Meyer, LA. Bloody Jack: Being n Account of the Curious adventures of Mary "Jacky" Faber, Ships Boy. New York, NY: Harcourt Children's Books, 2002. Print. ISBN: 0152167315. Hardcover. 336 pp. $17.00.

Awards: N/A
Reviewed: 
Publishers Weekly 2002
Library School Journal 2002
Booklist *Starred Review*


Annotation: The heroine in this novel--the first of a series is Mary "Jacky" Faber, she's been a orphan for almost as long as she can remember in early 19th Century London. But her luck is about to change as she heads out on the start of a swashbuckling adventure disgused as "Jacky" the ship's boy. 

Booktalk:
If you thought the adventures of Cap'n Jack Sparrow of the Black Pearl were wild and wonderful then you are in for a rollercoaster of a ride. Join the Jacky on the M/S Dolphin to escape life as an orphan in the streets of London. She may be hiding out as a boy but when she earns her her nickname "Bloody Jack" in a sea battle to rival any other, you'll be glad you followed along! Join, suit up and get ready for some blood! 

Image courtesy of: www.uflimho.blogspot.com

Bread Givers


Yezierska, Anzia. Bread Givers. New York, NY: Persea Books, 2003. Print. ISBN: 0892552905. PBK. $8.00.

Awards:N/A
Reviews:
Included in Jesse Larsen's 500 Great Books by Women

Annotation: The first quarter of the 20th Century proved to be a groundbreaking period for women across the United States. In this novel the struggle for one young Jewish woman of the New World is to find her place while her father desperately tries to keep her living in the Old World's ways.

Booktalk:
Why cannot my father leave me be? I want to experience the world. I want to have a taste of everything and then decide for myself if it is good or bad. I am tired of being told how a nice young Jewish maiden must only busy herself with becoming ready for her pending marriage to a nice young Jewish man.
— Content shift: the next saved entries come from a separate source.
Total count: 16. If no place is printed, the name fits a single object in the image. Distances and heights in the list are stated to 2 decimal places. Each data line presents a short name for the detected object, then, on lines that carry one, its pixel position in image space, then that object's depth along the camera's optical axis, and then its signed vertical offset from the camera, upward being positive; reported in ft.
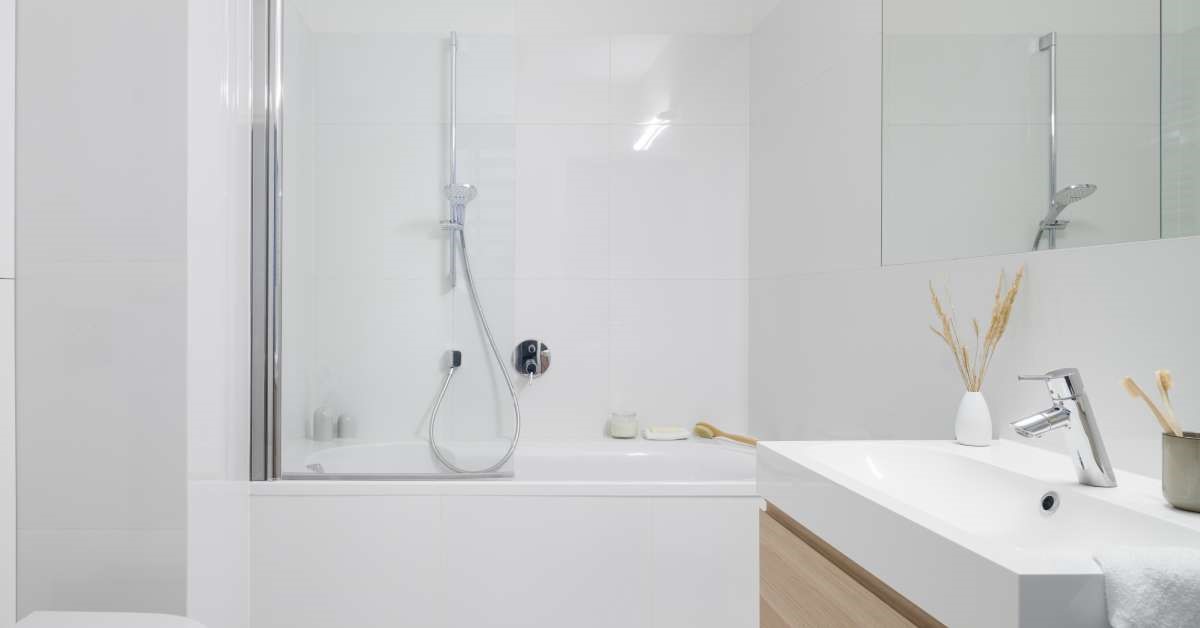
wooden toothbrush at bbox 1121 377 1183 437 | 2.36 -0.37
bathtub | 5.32 -2.09
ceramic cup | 2.20 -0.56
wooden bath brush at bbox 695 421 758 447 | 7.80 -1.51
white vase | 3.50 -0.61
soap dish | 7.82 -1.52
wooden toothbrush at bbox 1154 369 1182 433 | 2.35 -0.27
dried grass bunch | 3.49 -0.12
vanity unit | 1.66 -0.80
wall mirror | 2.70 +1.07
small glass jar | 7.84 -1.42
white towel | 1.56 -0.70
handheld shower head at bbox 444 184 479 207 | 5.62 +1.10
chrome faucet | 2.56 -0.47
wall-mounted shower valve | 7.89 -0.58
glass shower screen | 5.50 +0.53
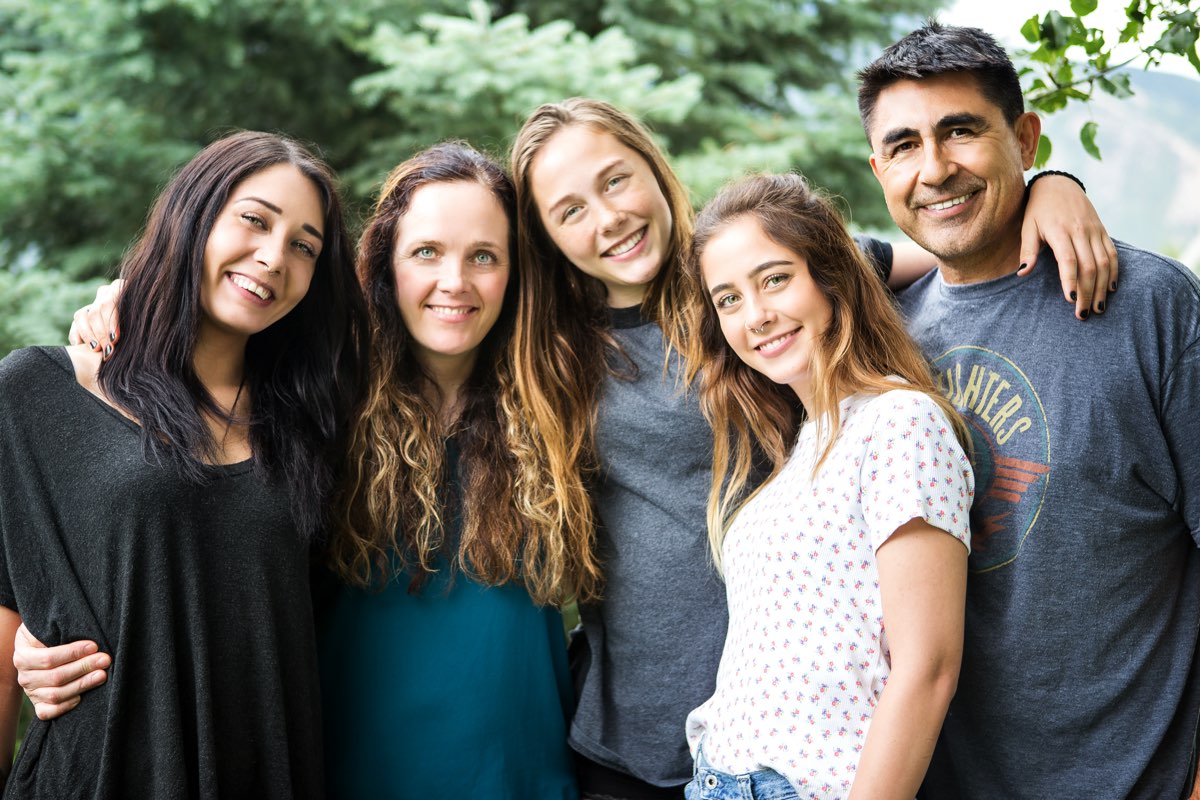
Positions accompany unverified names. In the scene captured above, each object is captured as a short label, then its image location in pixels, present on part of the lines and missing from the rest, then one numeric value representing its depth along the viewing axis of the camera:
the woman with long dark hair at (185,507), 1.89
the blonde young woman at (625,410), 2.35
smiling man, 1.87
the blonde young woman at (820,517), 1.68
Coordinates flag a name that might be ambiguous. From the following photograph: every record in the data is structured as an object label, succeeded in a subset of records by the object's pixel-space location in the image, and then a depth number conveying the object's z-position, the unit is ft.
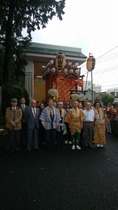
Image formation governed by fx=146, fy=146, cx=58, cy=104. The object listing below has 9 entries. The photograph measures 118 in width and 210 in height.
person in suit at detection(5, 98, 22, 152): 15.17
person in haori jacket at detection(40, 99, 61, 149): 16.24
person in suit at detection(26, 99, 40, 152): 15.55
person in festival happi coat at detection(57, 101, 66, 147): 17.28
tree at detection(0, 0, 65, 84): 25.90
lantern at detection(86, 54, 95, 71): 32.61
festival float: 34.33
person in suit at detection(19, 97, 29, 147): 16.66
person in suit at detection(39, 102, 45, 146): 17.85
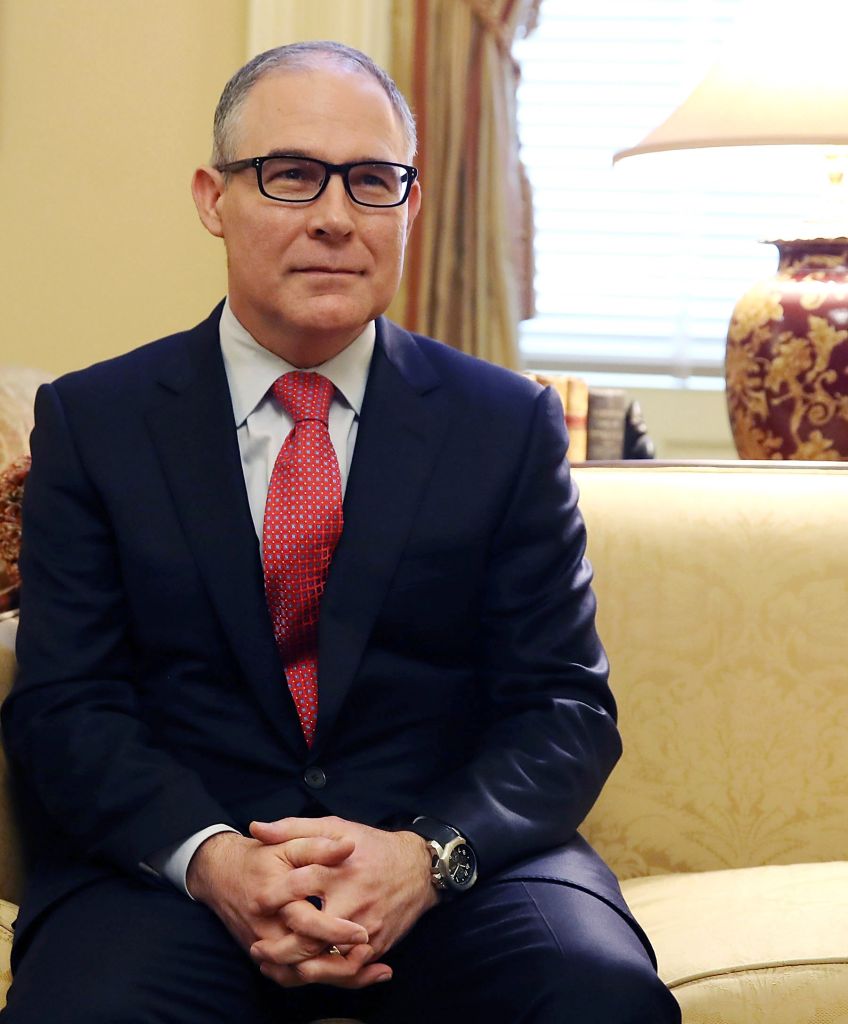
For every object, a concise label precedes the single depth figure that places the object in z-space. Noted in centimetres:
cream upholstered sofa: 189
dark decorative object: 243
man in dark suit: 140
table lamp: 217
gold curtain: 318
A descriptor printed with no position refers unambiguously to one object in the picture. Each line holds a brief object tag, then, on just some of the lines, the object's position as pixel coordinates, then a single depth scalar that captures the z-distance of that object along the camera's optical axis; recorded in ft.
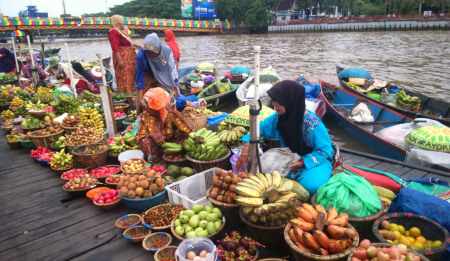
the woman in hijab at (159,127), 12.62
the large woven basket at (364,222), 7.73
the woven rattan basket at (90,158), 13.15
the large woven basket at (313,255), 6.16
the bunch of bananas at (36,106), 19.43
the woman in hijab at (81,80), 25.54
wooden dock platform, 8.71
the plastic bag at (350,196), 7.93
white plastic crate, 9.81
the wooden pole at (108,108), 15.48
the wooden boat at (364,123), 17.43
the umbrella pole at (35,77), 25.85
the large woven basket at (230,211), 8.55
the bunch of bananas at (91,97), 22.13
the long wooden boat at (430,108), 19.44
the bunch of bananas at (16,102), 23.41
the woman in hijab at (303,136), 9.34
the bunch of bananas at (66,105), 18.86
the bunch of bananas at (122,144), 14.55
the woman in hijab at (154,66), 14.89
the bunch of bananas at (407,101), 22.72
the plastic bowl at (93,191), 11.28
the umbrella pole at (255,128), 8.18
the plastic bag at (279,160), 10.37
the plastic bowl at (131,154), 13.92
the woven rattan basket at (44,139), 15.51
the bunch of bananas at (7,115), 21.53
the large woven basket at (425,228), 6.52
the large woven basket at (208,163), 11.67
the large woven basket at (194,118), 14.37
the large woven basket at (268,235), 7.59
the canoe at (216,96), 28.18
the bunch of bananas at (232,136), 12.89
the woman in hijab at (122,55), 18.34
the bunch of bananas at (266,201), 7.47
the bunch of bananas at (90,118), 16.61
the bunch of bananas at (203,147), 11.81
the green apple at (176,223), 8.64
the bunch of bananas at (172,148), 12.60
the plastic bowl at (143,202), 9.96
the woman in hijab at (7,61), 35.62
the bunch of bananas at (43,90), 24.39
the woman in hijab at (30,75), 28.97
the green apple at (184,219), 8.59
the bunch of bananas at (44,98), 21.70
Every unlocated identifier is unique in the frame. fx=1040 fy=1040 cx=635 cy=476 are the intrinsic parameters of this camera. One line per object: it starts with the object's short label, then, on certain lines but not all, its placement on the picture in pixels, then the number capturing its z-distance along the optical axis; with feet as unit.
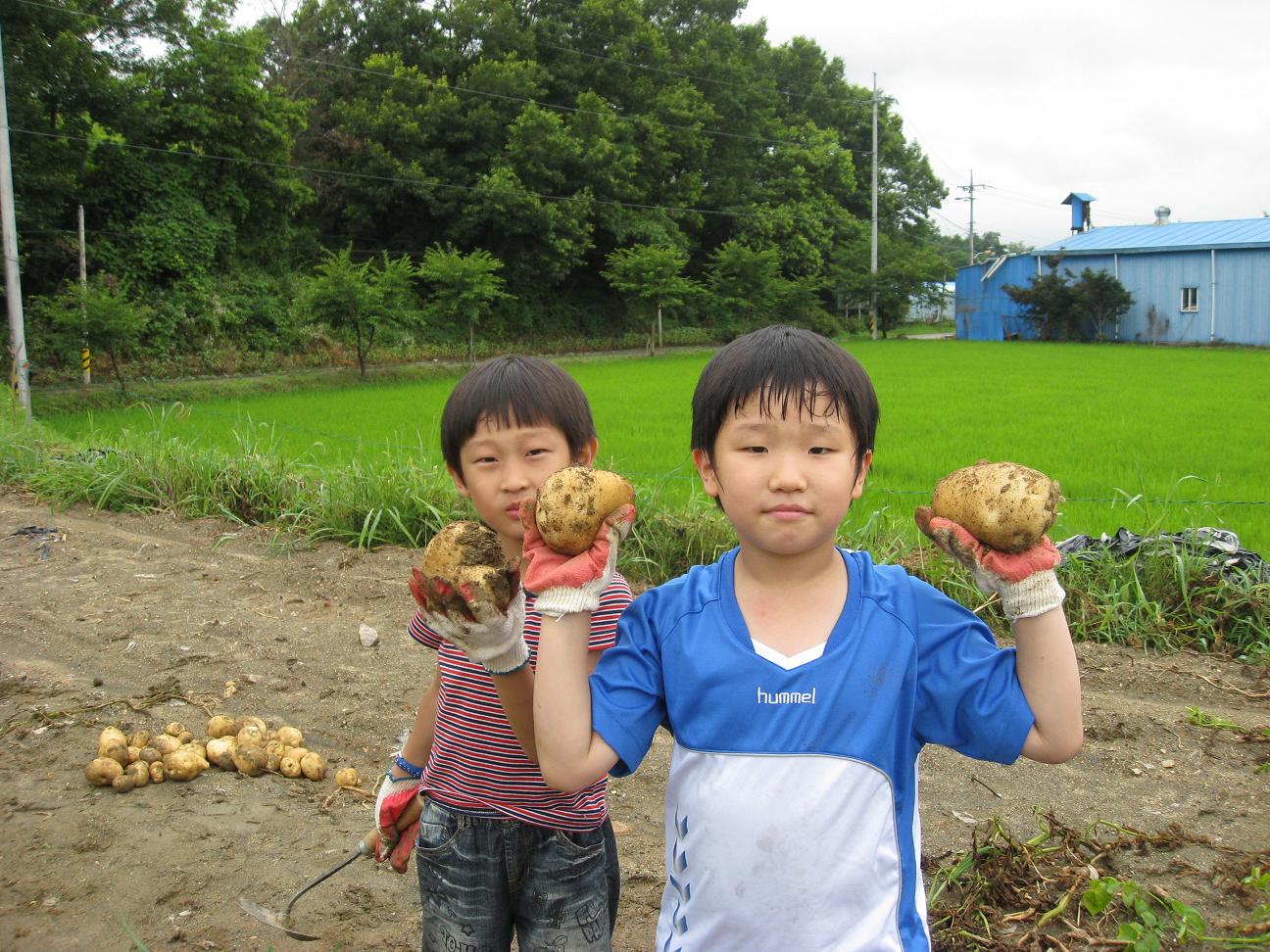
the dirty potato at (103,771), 10.06
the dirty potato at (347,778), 10.19
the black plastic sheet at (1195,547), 13.92
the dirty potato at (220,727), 11.05
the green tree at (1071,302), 103.71
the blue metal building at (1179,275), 96.17
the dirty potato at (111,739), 10.29
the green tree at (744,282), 106.52
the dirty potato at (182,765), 10.27
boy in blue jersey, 4.21
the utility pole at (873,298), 123.85
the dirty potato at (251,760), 10.57
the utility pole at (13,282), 42.60
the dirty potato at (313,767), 10.55
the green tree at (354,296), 67.21
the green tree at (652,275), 95.04
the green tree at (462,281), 78.23
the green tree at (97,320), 55.57
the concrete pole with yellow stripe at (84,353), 55.72
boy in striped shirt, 5.60
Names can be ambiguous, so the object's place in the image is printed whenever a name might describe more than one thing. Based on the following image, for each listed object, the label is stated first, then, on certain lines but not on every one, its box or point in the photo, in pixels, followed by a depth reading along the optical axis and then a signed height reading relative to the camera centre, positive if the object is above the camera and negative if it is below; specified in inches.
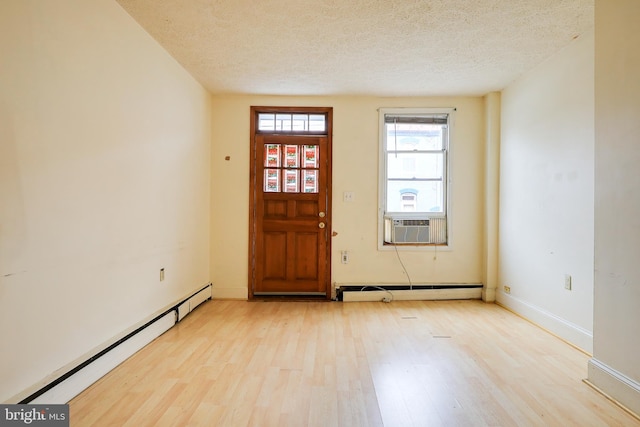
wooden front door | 155.6 -1.0
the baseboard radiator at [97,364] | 61.7 -37.3
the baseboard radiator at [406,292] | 153.9 -38.4
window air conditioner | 158.1 -8.7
But here in America, "where girls pick out for themselves the men they want for husbands, how grand would it be if the children could also pick out their fathers and mothers" (76).

Image courtesy of: www.tower.com

6.10.2009

A Wrinkle in Time


L’Engle, Madeleine. A Wrinkle in Time. New York: Bantam Doubleday Dell, 1962.
ISBN 0-440-49805-8. $6.50. Paperback edition.

Awards: 
Newbery Medal (1963)

Lewis Carroll Shelf Award (1965)

Horn Book Fanfare Best Book (1963)

Annotation: This title is the first in a series by L'Engle surrounding the Murry and O'Keefe families. Meg Murry must save her father whose mysterious disappearance has answered no questions. Joined by the Calvin O'Keefe (who thinks quite a lot of himself) and her young brother, they travel through the tesseract--a folding of space and time.
 
Book talk: "It was a dark and stormy night" in which an unimaginable adventure began for the unsuspecting Meg Murry, her brother and schoolmate as they pass through A Wrinkle in Time.